Araştırma, keto diyeti ve diyabet
2008 Yılında araştırmacılar, düşük karbonhidratlı bir diyetin tip 2 diyabet ve obezitesi olan kişiler üzerindeki etkilerini belirlemek için 24 haftalık bir çalışma yürüttüler.
Çalışmanın sonunda, ketojenik diyeti izleyen katılımcılar, düşük glisemik diyeti izleyenlere kıyasla glisemik kontrol ve ilaç azaltmada daha fazla iyileşme gördüler.
2013 Yılında yapılan bir derlemede, ketojenik bir diyetin kan şekeri kontrolünde, A1c’de, kilo kaybında ve kesilen insülin gereksinimlerinde diğer diyetlere göre daha önemli iyileşmeler sağlayabileceğini bildirmiştir.
Bir 2017 araştırması ayrıca ketojenik diyetin, kilo kaybı ve A1c ile ilgili olarak 32 hafta boyunca geleneksel, az yağlı bir diyabet diyetinden daha iyi performans gösterdiğini buldu.
Diğer faydalı diyetler
Diyabet yönetimi için ketojenik diyeti destekleyen araştırmalar varken, diğer araştırmalar bitki bazlı diyet gibi karşıt diyet tedavilerini öneriyor gibi görünmektedir.
2017 yılında yapılan bir araştırma, bitki bazlı bir diyet uygulayan diyabetli kişilerin kan şekerleri ve A1c, kardiyovasküler hastalık risk faktörleri, insülin duyarlılığından sorumlu bağırsak bakterileri ve C-reaktif protein gibi enflamatuar belirteçlerde önemli gelişmeler yaşadığını buldu.
Özet
Ketojenik diyet, semptomlarını kontrol etmekte zorluk çeken tip 2 diyabetli insanlara umut verebilir.
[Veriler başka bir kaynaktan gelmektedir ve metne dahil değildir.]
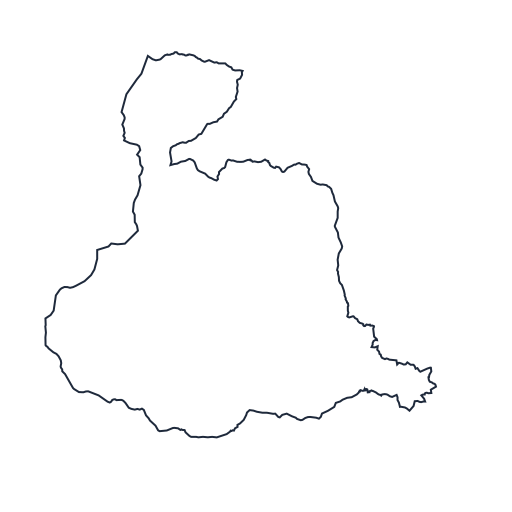 outline of Bulzestii De Sus, Hunedoara, Romania, rotated 279°
{"feature_id": "2599482B39197296010274", "entity_name": "Bulzestii De Sus", "entity_type": "district", "adm_level": 2, "iso_a3": "ROU", "parent_name": "Romania", "parent_adm1": "Hunedoara", "projection": "mercator", "projection_center": [22.798, 46.285], "detail": "fine", "context": "isolated", "style": "outline", "palette": "slate", "viewbox_px": 512, "rotation_deg": 279, "n_neighbors": 0, "source": "geoboundaries", "source_scale": "gbopen_adm2", "svg_char_len": 6070}
<svg xmlns="http://www.w3.org/2000/svg" viewBox="0 0 512 512"><g transform="rotate(279 256 256)"><path d="M127.2,431.8L132.5,435.1L137.4,435.5L138.1,438.3L137.5,440.3L137.5,442.0L138.5,444.2L138.7,445.8L141.3,444.4L144.2,441.1L145.1,442.2L145.6,444.3L146.3,444.2L147.2,444.7L147.7,446.1L147.4,447.7L148.1,450.6L151.3,449.6L155.1,454.2L157.0,453.3L157.7,452.3L157.8,451.0L158.7,449.4L159.0,447.3L160.7,446.1L163.2,445.3L163.4,445.8L165.8,445.8L169.4,447.2L173.0,446.2L173.0,445.5L171.6,442.8L167.4,436.4L168.1,435.2L170.5,433.0L169.6,431.3L171.8,430.1L173.2,428.6L172.8,425.7L174.6,422.1L172.4,420.8L171.9,418.9L172.5,416.8L172.9,414.1L172.5,412.7L171.6,412.9L170.9,412.4L174.9,411.0L174.5,403.9L175.0,402.6L175.2,400.9L174.3,399.5L175.1,396.5L176.4,395.3L178.1,394.6L178.6,393.3L180.8,392.5L182.4,390.4L185.9,390.3L184.3,387.7L184.1,384.4L186.8,385.1L188.3,384.8L190.4,385.4L191.8,387.1L191.8,388.7L192.8,388.3L194.8,385.3L202.6,383.1L204.6,383.6L205.2,383.4L205.5,381.8L205.1,379.8L206.0,379.3L205.5,377.6L205.6,375.8L203.9,374.7L203.7,373.7L204.3,372.8L205.3,372.7L205.8,371.9L206.2,368.9L207.6,366.9L209.4,365.9L210.1,363.6L211.6,361.9L211.7,361.3L209.9,357.7L210.2,356.3L210.7,355.6L214.5,356.1L216.2,355.3L220.4,354.6L221.2,355.0L223.8,354.2L224.2,353.2L225.2,352.9L227.2,351.3L228.2,351.3L230.8,349.7L231.8,349.7L235.6,348.2L240.8,345.4L242.3,343.4L244.5,341.9L248.2,341.1L251.5,339.7L253.1,339.6L254.8,338.3L259.6,338.7L265.1,337.2L271.5,337.4L276.8,339.5L279.0,339.6L282.7,337.6L287.1,334.6L292.0,333.2L297.3,329.3L298.3,329.1L306.4,330.7L312.8,329.7L316.1,329.7L317.7,329.0L322.2,325.4L328.2,323.0L330.4,321.5L334.1,319.7L335.7,317.4L336.0,315.9L337.0,314.7L337.1,310.7L336.5,308.6L336.9,304.9L339.0,300.0L342.7,297.9L345.3,295.4L347.3,294.6L350.1,294.9L352.2,292.6L353.8,291.7L353.9,289.8L353.6,287.0L354.6,284.0L353.4,281.8L352.4,280.8L352.3,279.5L351.8,278.8L350.6,277.4L348.1,273.4L343.8,270.8L343.2,269.6L343.3,268.8L343.7,268.2L345.7,266.7L347.2,264.8L347.4,261.9L346.0,261.1L346.0,259.7L347.3,256.4L348.1,255.5L350.0,254.6L350.6,253.4L351.7,253.2L351.9,251.4L352.7,249.8L349.9,246.4L349.0,243.3L349.2,239.7L348.6,237.8L349.4,237.0L349.5,235.9L350.2,235.7L350.3,235.2L349.8,234.9L350.0,234.5L349.5,232.6L347.2,228.8L346.6,226.4L346.1,222.6L346.8,218.3L346.4,217.0L346.9,214.1L346.4,213.2L344.0,212.1L339.0,211.6L337.9,210.8L337.1,209.1L333.1,206.3L331.2,206.7L328.5,205.5L326.0,206.4L324.4,205.3L324.8,202.7L325.9,199.7L326.2,197.8L326.8,196.4L329.4,192.9L330.8,187.2L331.7,185.2L333.2,183.9L338.9,180.8L340.5,179.0L341.5,175.7L341.4,174.7L338.8,171.3L337.4,167.1L334.9,163.8L334.0,160.8L332.4,157.3L336.2,157.8L344.8,154.9L349.4,155.0L351.5,157.0L352.8,159.4L354.1,160.6L354.8,162.2L355.4,162.6L356.9,165.9L356.7,167.3L356.9,169.2L359.1,171.6L359.6,173.8L363.1,178.1L367.0,180.4L368.1,182.9L378.6,187.1L379.0,187.7L379.3,189.7L381.4,192.9L382.7,196.5L385.1,197.5L388.3,201.3L391.5,202.1L393.9,204.6L397.8,206.3L399.3,207.8L405.1,210.0L407.9,212.0L409.9,211.2L415.5,212.1L418.9,211.0L422.3,211.2L425.1,210.0L426.5,209.9L427.0,210.0L428.6,212.4L429.4,212.8L432.8,213.9L435.2,213.3L436.7,213.8L436.9,210.8L436.0,206.4L436.3,204.1L436.5,203.6L438.5,202.1L438.9,199.8L440.2,197.1L441.4,195.6L440.4,189.0L441.2,186.9L440.5,184.6L442.1,179.0L439.9,175.2L439.8,174.4L440.6,171.7L441.7,170.0L441.9,167.8L442.9,166.3L443.0,165.5L444.0,164.2L444.4,162.7L444.7,158.4L444.0,157.6L444.0,156.9L443.3,156.3L443.0,154.9L443.7,153.1L443.5,152.4L443.8,151.3L443.2,148.9L443.8,147.0L444.8,145.9L444.8,145.2L444.5,143.9L443.0,142.9L442.2,140.8L441.4,139.8L440.9,137.5L441.2,136.9L439.9,134.5L435.5,131.0L434.9,130.1L433.6,126.5L434.2,123.0L436.7,117.9L418.1,114.3L411.9,110.7L395.5,102.7L377.1,100.7L374.4,103.4L372.3,104.6L370.8,104.8L364.9,103.4L361.4,105.6L359.0,106.1L357.1,107.0L353.9,106.2L352.1,108.0L349.5,107.6L347.7,113.7L347.3,120.9L346.2,123.4L342.5,125.1L337.5,122.7L335.4,125.6L328.2,127.5L325.5,130.2L323.9,130.4L319.4,129.8L316.5,128.1L307.9,130.8L297.4,129.5L292.8,127.7L289.3,127.0L280.6,127.5L277.8,129.7L270.5,131.0L268.6,132.8L267.0,133.8L262.5,135.4L247.7,124.6L245.9,117.5L245.7,111.1L242.3,108.8L237.1,98.2L228.3,99.6L217.4,98.5L211.3,96.1L204.3,90.6L198.4,82.8L196.6,80.1L195.5,77.3L195.8,74.5L195.4,71.6L193.7,69.0L192.1,67.6L185.8,64.5L170.4,64.7L165.6,62.4L161.4,57.8L154.8,59.1L153.6,58.9L147.4,60.5L142.9,60.7L135.0,62.1L134.1,63.1L133.8,64.1L132.3,65.6L129.2,70.9L128.1,74.2L126.1,76.7L122.4,79.5L119.7,80.4L116.4,80.3L115.2,80.8L113.7,82.3L111.8,82.7L109.5,85.9L97.0,95.9L96.2,97.0L93.9,102.4L94.4,106.8L95.6,109.2L96.1,111.4L93.7,122.4L88.9,132.2L88.4,134.5L89.4,135.7L91.4,136.6L92.3,138.3L92.4,139.6L91.8,140.6L92.8,145.3L92.7,146.4L92.2,147.7L90.5,150.0L86.2,154.1L85.5,156.9L85.3,160.3L86.4,162.8L86.1,165.2L87.4,167.2L86.4,169.3L81.4,172.3L78.9,175.4L76.9,177.0L72.7,183.3L68.5,186.6L67.9,188.2L69.7,195.2L73.1,200.8L73.5,202.3L73.6,206.0L72.4,208.5L73.1,209.5L72.7,210.3L72.9,212.7L70.8,214.0L67.8,218.5L67.2,220.3L68.0,225.3L67.9,227.5L69.1,231.9L69.4,236.7L70.5,241.0L70.7,245.6L75.5,254.9L78.4,257.8L79.5,258.3L79.3,259.2L80.2,260.2L80.1,261.5L82.5,262.2L84.3,264.5L86.3,264.1L88.1,266.4L92.2,269.5L97.3,271.2L100.0,271.6L102.8,273.8L102.9,277.6L102.3,281.2L102.2,286.8L102.9,291.5L102.8,297.6L103.3,299.7L100.5,303.2L100.3,304.7L103.2,306.8L105.1,311.0L103.3,316.6L102.5,320.6L101.5,322.0L100.8,325.9L101.4,327.5L103.7,330.0L105.0,332.4L105.5,334.6L105.7,340.7L105.2,343.6L107.3,345.2L110.7,345.8L114.3,351.2L119.2,356.9L123.4,357.8L125.5,361.9L127.6,364.0L130.2,368.2L131.5,372.6L135.0,377.2L137.3,378.9L138.0,379.0L138.4,379.8L139.3,379.5L139.9,380.3L139.5,381.9L139.6,382.9L140.0,383.6L141.4,384.0L140.2,384.5L140.4,385.2L141.8,385.5L141.9,386.1L141.6,386.8L138.8,387.7L139.2,389.2L139.9,388.8L141.3,391.2L140.9,391.8L141.0,392.5L140.0,395.8L138.7,398.2L138.3,399.5L138.3,400.7L137.7,401.5L138.9,402.1L139.7,404.5L139.8,406.2L139.6,407.6L138.4,410.2L138.1,412.5L140.8,416.6L138.6,417.9L135.9,418.3L133.5,420.1L129.5,421.8L129.8,422.7L129.7,426.8L129.0,428.8L127.2,431.8Z" fill="none" stroke="#1e293b" stroke-width="2"/></g></svg>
Birçok insan sadece daha az diyabetik semptomla daha iyi hissetmekle kalmaz, aynı zamanda ilaçlara daha az bağımlı olabilirler.
Yine de, herkes bu diyette başarılı olamaz. Bazıları bu kısıtlamaları uzun vadede takip etmekte zorlanabilir.
Yo-yo diyeti diyabet için tehlikeli olabilir, bu nedenle ketojenik diyete sadece sürdürebileceğinizden eminseniz başlamalısınız. Bitki bazlı bir diyet hem kısa hem de uzun vadede sizin için daha faydalı olabilir.
Diyetisyeniniz ve doktorunuz durumunuzu yönetmek için en iyi diyet seçimini belirlemenize yardımcı olabilir.
Diyet değişiklikleri yoluyla daha “doğal” bir yolla kendi kendine tedavi cazip gelebilirken, önce keto diyetini doktorunuzla tartıştığınızdan emin olun. Diyet, özellikle diyabet ilaçları kullanıyorsanız, kan şekeri seviyenizi düşürebilir ve daha fazla soruna neden olabilir.